В Арсенале Куарезму ценили: его возраст, знания, скромность и достойный образ жизни вызывали к нему всеобщее уважение. Когда он услышал, как его назвали, то повел себя должным образом, не став отвечать колкостями и оскорблениями. Выпрямившись, он поправил пенсне, поднял вверх указательный палец и произнес:
— Господин Азеведо, не будьте легкомысленны. Не стоит высмеивать тех, кто работает в уединении ради величия и свободы нашей Родины.

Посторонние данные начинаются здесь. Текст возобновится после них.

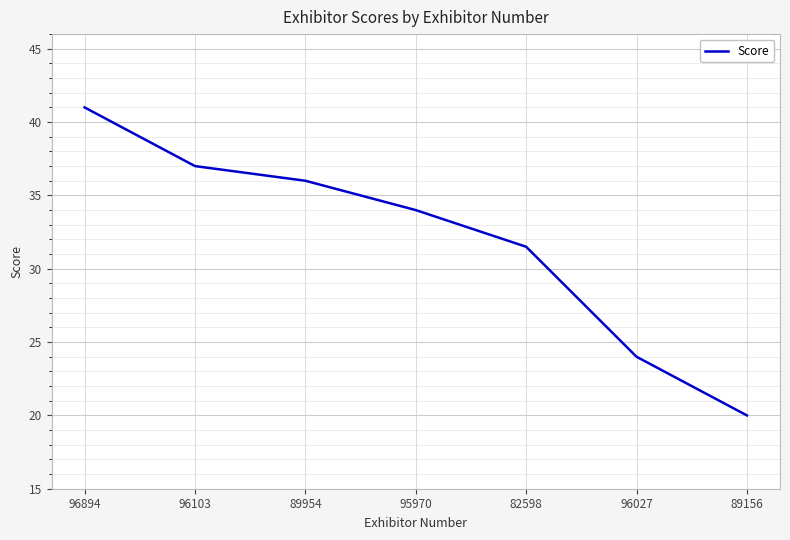

Rank the categories by value from lowest to highest.

89156, 96027, 82598, 95970, 89954, 96103, 96894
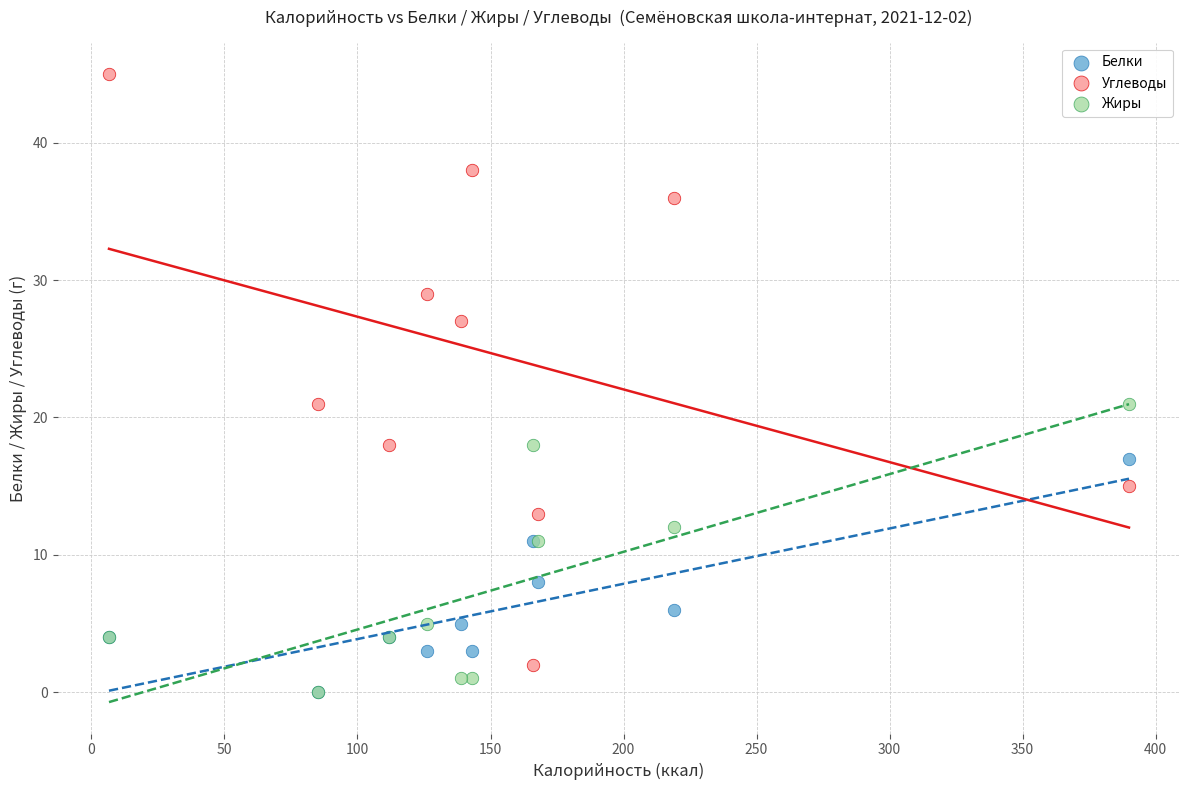

What are all the series names shown in the legend?

Белки, Углеводы, Жиры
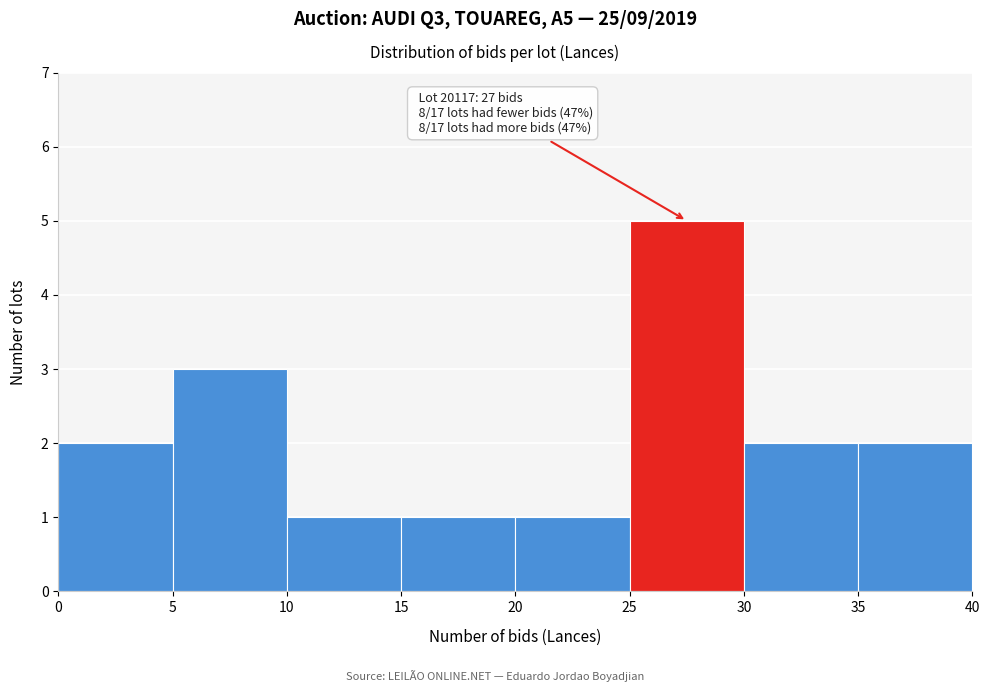

Over which range of the x-axis is the bar tallest?

25 to 30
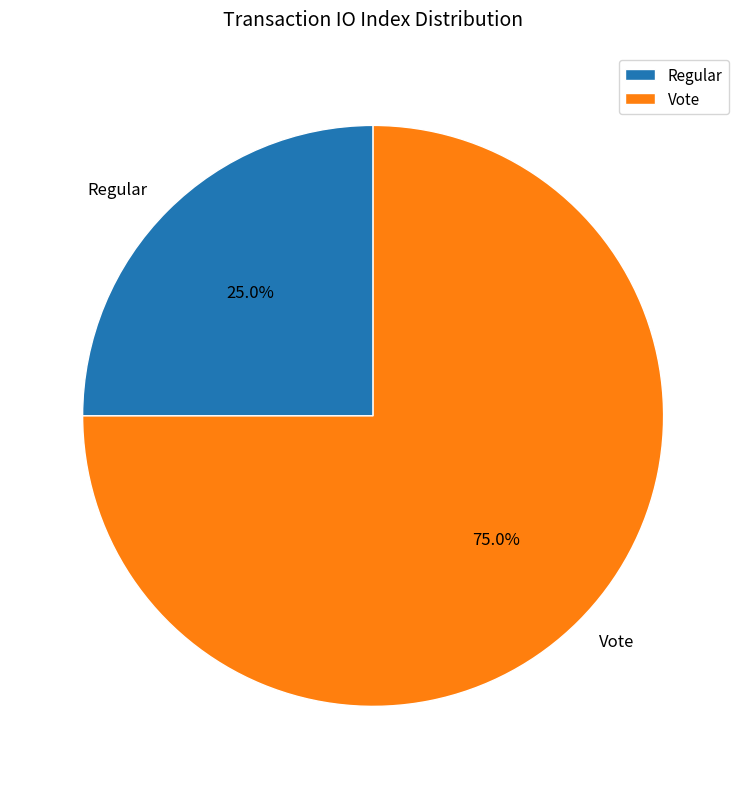

Approximately how many times larger is the value at Vote compared to Regular?

3.0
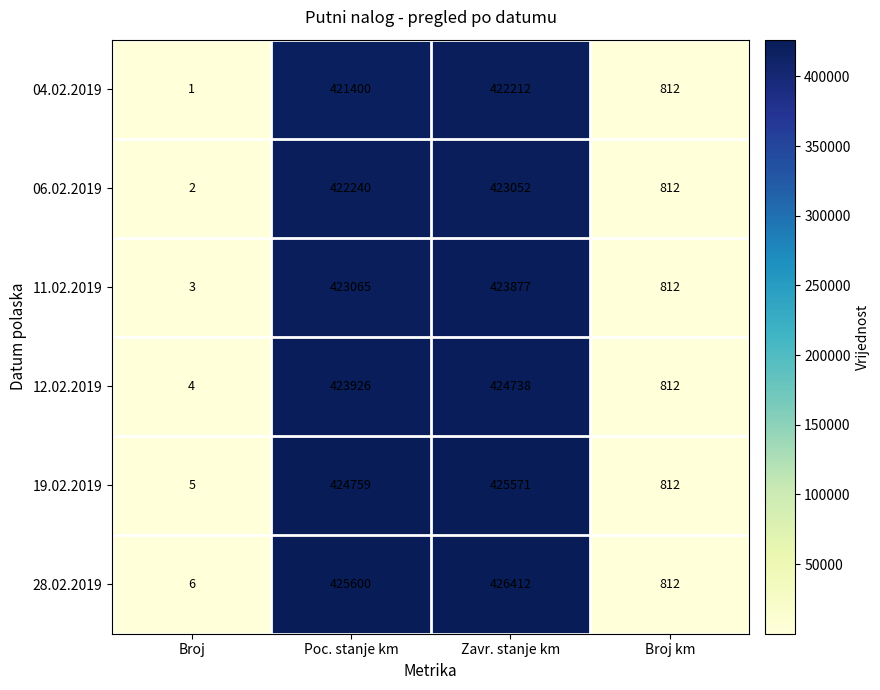

At which label does 12.02.2019 reach its minimum?

Broj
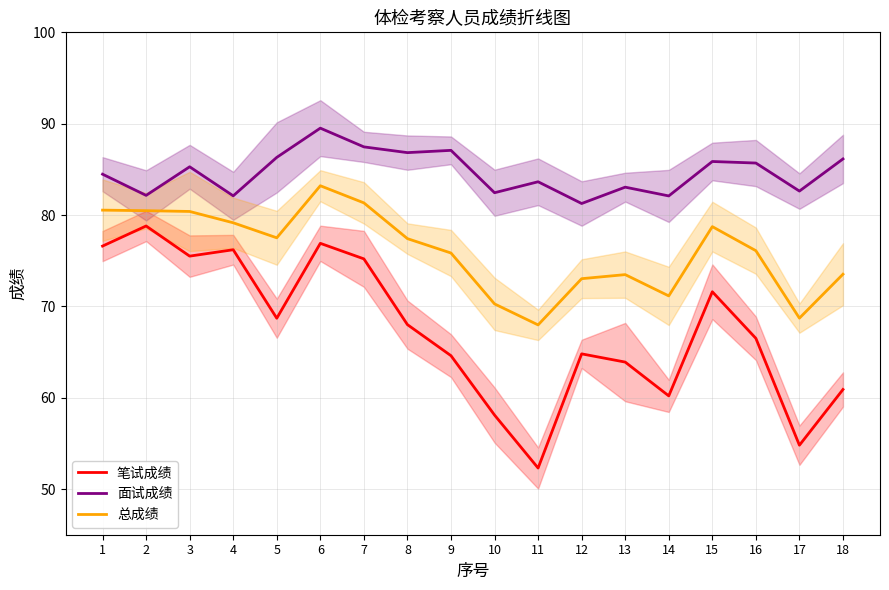

What is the value of the 总成绩 point at the 14th from the left?

71.1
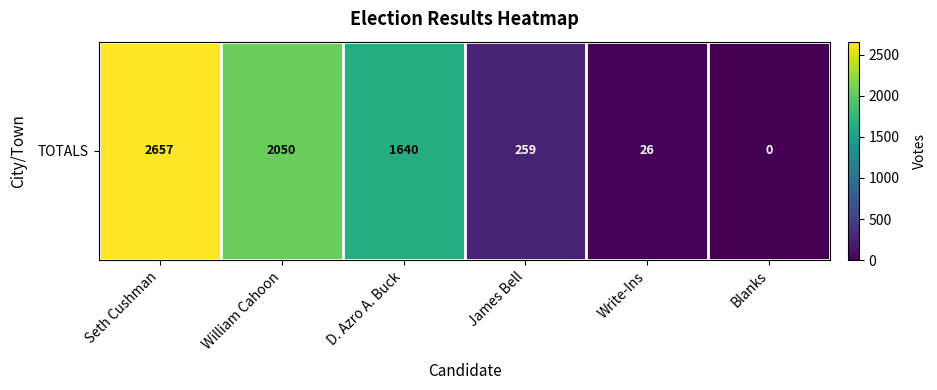

Is it true that the value at D. Azro A. Buck is 1640?

True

В тот день майор говорил мало. Обыкновенно во время перерыва на кофе, когда служащие покидали свои места, он рассказывал товарищам о плодах своих трудов, о природных богатствах страны, которые он открывал для себя в своем кабинете. Однажды он где-то прочел о залежах нефти в Байе, в другой раз — о новом виде каучуконосов, произраставших в Мату-Гросу, по берегам реки Парду, в третий — о том, что прабабка одного знаменитого ученого была бразильянкой; когда же открытий не случалось, он углублялся в географию, повествуя о течении рек, о том, до какого места они судоходны, о незначительных работах, которые нужны, чтобы сделать их проходимыми от устья до истока. Реки он любил больше всего, а к горам оставался равнодушен. Наверное, они были слишком низкими…
Коллеги почтительно слушали; никто, кроме Азеведо, в присутствии Куарезмы не отваживался сделать ни малейшего замечания, отпустить шутку или съехидничать. Но за спиной у майора они отводили душу после нудной лекции, осыпая его насмешками: «Ох, этот Куарезма! Ну и зануда! Думает, что мы желторотые птенцы… К черту его! Только об одном и толкует…»
Так он и жил, проводя половину времени на работе, где его не понимали, а вторую половину — дома, где его тоже не понимали. В тот день, когда его наградили прозвищем Убиражара, Куарезма был сдержан, немногословен и заговорил лишь тогда, когда все уже мыли руки перед уходом в соседнем с канцелярией помещении. В тот момент кто-то проговорил со вздохом: «Боже, когда же я смогу поехать в Европу?!» Майор не сдержался: воздев глаза к небу, он поправил пенсне и сказал дружеским, увещевательным тоном: «Неблагодарный! Твоя страна так прекрасна и богата, а стремишься в чужие края! Если бы мне представилась возможность, я исходил бы свою страну вдоль и поперек!»